24 HEURES - Le vendredi 14 juin 2019

Survivre neuf jours en forêt: un miracle

26/02/2009 16h25 

C'est dans cette station de ski que le couple était partie en randonnée.
Photo: Collaboration spéciale
Le skieur montréalais rescapé après neuf jours passés en forêt a fait preuve d’un instinct de survie remarquable, estime des spécialistes du plein air et de sauvetage en forêt.

Gilles Blackburn, un résidant de Lasalle de 51 ans, a été retrouvé mardi, à 17 km de la station de ski où il s’était rendu en compagnie de sa conjointe, Marie-Josée Fortin, 44 ans, dans le sud de la Colombie-Britannique.

Le couple s’est construit un abri pour affronter le climat glacial des Rocheuses. Pour survivre, M. Blackburn s’est abreuvé à un ruisseau. Il a mangé des feuilles d’arbres et deux barres granola. Ce sont les SOS qu’il a tracé dans la neige qui l’ont sauvé. Sa conjointe a eu moins de chance : elle est morte gelée.

«C’est un miracle qu’il ne soit pas mort !», lance d’emblée Guy Demers, directeur général du Centre de plein air L’Estacade, situé à Saint-Paul-de-l’Île-aux-Noix.

«C’est à se demander comment ça se fait qu’il est encore en vie. C’est vraiment incroyable», ajoute-t-il.

«C’est remarquable qu’il ait réussi à survivre. J’ai beaucoup d’empathie pour ce que cet homme a traversé comme épreuve. Même pour quelqu’un qui a une formation, personne ne veut vivre une épreuve comme ça», dit pour sa part David Mepham, professeur et responsable du programme de baccalauréat en plein air à l’Université du Québec à Chicoutimi.

Mieux vaut prévenir

Selon les spécialistes interrogés par 24 heures, il est primordial de bien s’équiper lorsqu’on s’aventure dans des randonnées un peu plus périlleuses.

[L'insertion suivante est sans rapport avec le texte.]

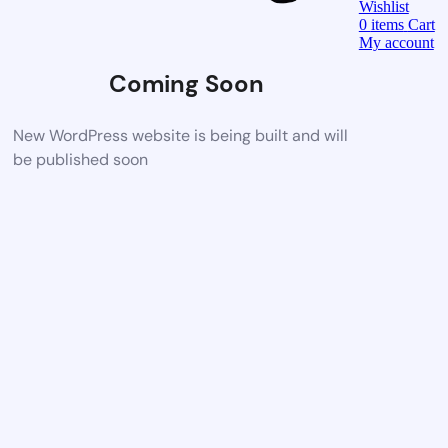
Wishlist
0
items
Cart
My account
Coming Soon
New WordPress website is being built and will
be published soon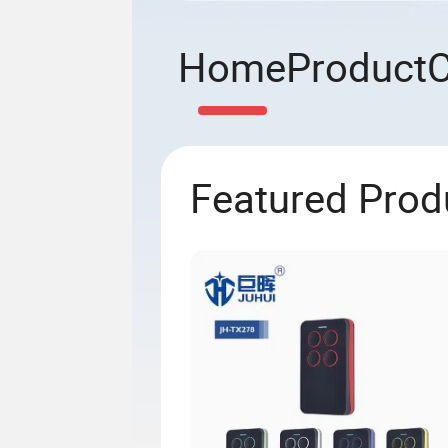
Home
Product
Featured Prod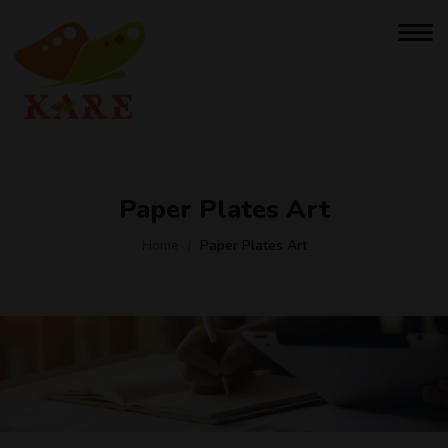
Paper Plates Art
Home
Paper Plates Art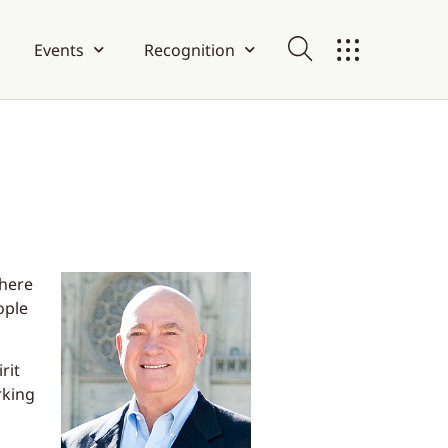
Events
Recognition
where
ople
rit
rking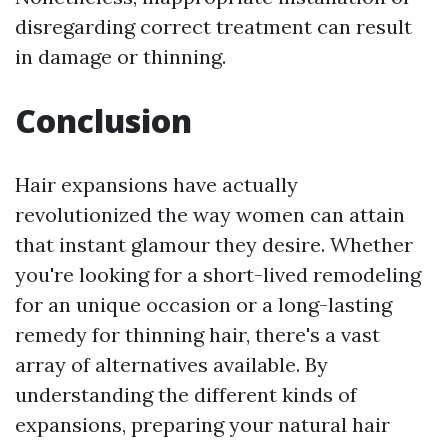
disregarding correct treatment can result
in damage or thinning.
Conclusion
Hair expansions have actually
revolutionized the way women can attain
that instant glamour they desire. Whether
you're looking for a short-lived remodeling
for an unique occasion or a long-lasting
remedy for thinning hair, there's a vast
array of alternatives available. By
understanding the different kinds of
expansions, preparing your natural hair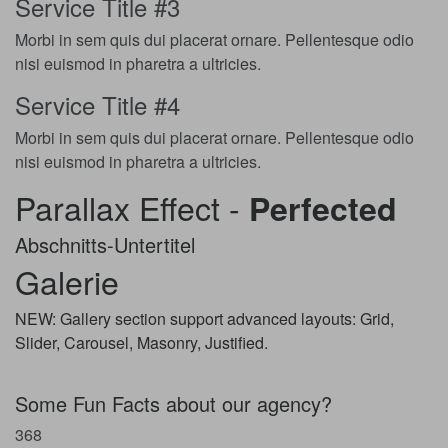
Service Title #3
Morbi in sem quis dui placerat ornare. Pellentesque odio
nisi euismod in pharetra a ultricies.
Service Title #4
Morbi in sem quis dui placerat ornare. Pellentesque odio
nisi euismod in pharetra a ultricies.
Parallax Effect -
Perfected
Abschnitts-Untertitel
Galerie
NEW: Gallery section support advanced layouts: Grid,
Slider, Carousel, Masonry, Justified.
Some Fun Facts about our agency?
368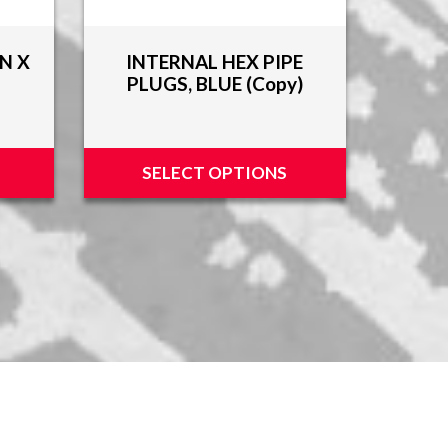
N X
INTERNAL HEX PIPE
PLUGS, BLUE (Copy)
SELECT OPTIONS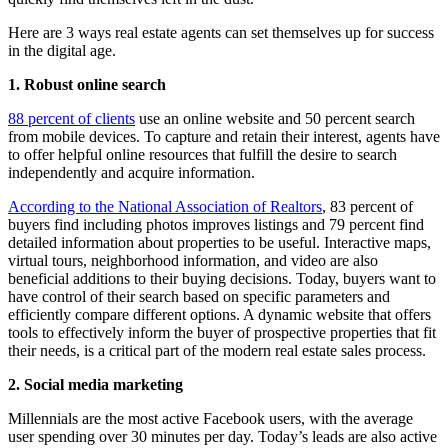
Here are 3 ways real estate agents can set themselves up for success
in the digital age.
1. Robust online search
88 percent of clients
use an online website and 50 percent search
from mobile devices. To capture and retain their interest, agents have
to offer helpful online resources that fulfill the desire to search
independently and acquire information.
According to the National Association of Realtors
, 83 percent of
buyers find including photos improves listings and 79 percent find
detailed information about properties to be useful. Interactive maps,
virtual tours, neighborhood information, and video are also
beneficial additions to their buying decisions. Today, buyers want to
have control of their search based on specific parameters and
efficiently compare different options. A dynamic website that offers
tools to effectively inform the buyer of prospective properties that fit
their needs, is a critical part of the modern real estate sales process.
2. Social media marketing
Millennials are the most active Facebook users, with the average
user spending over 30 minutes per day. Today’s leads are also active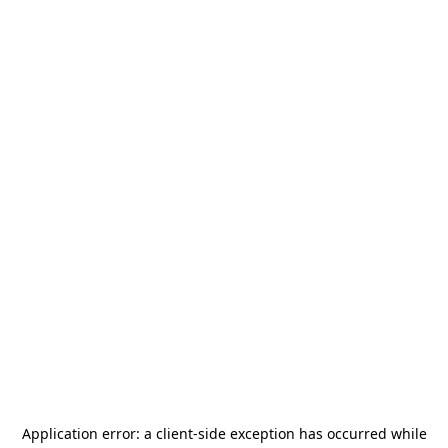
Application error: a
client
-side exception has occurred while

«Préparer un kit de survie : le minimum vital, un set qui peut faire la différence entre vie et mort si vous vous retrouvez isolé en forêt. Allumettes, téléphone portable, gourde, couverture, lampe de poche, boussole et de quoi grignoter comme des barres de céréales, de chocolats, de la viande séchée, etc.», énumère John C., formateur survie spécialisé dans les milieux forestiers de la forêt boréale.

«Le plus important est de s’hydrater, renchérit David Mepham. C’est bien important de gérer son énergie et de rester au sec. Survivre en forêt est quelque chose de très complexe. C’est d’ailleurs pourquoi on l’enseigne!»

Par ailleurs, le rescapé Gilles Blackburn devrait être de retour au Québec au cours des prochains jours.